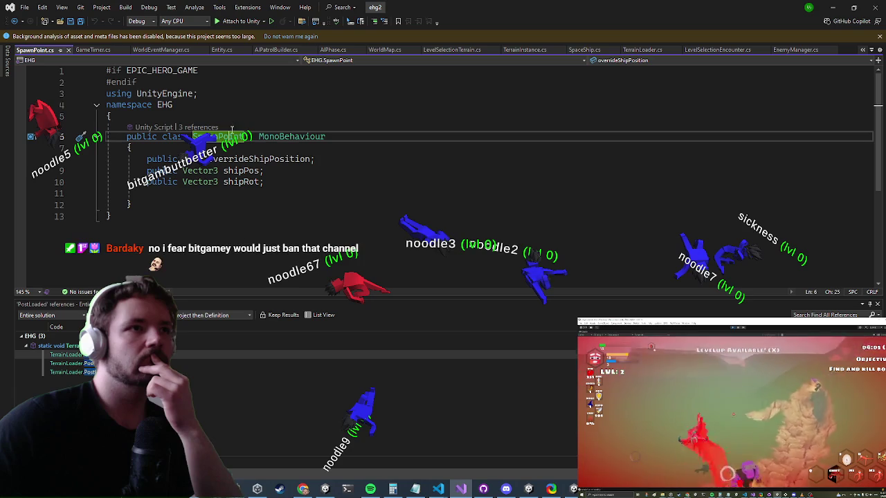
pyautogui.rightClick(226, 135)
pyautogui.click(250, 230)
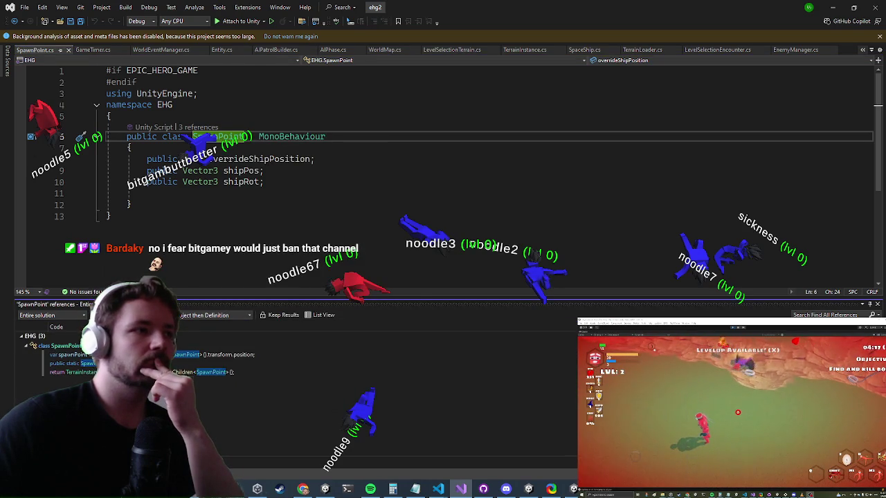
pyautogui.doubleClick(73, 372)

Directions:
Print every line of the data exactly. Pictures do not belong in the copy.

Answer for the task:
pyautogui.rightClick(226, 135)
pyautogui.click(250, 230)
pyautogui.doubleClick(73, 372)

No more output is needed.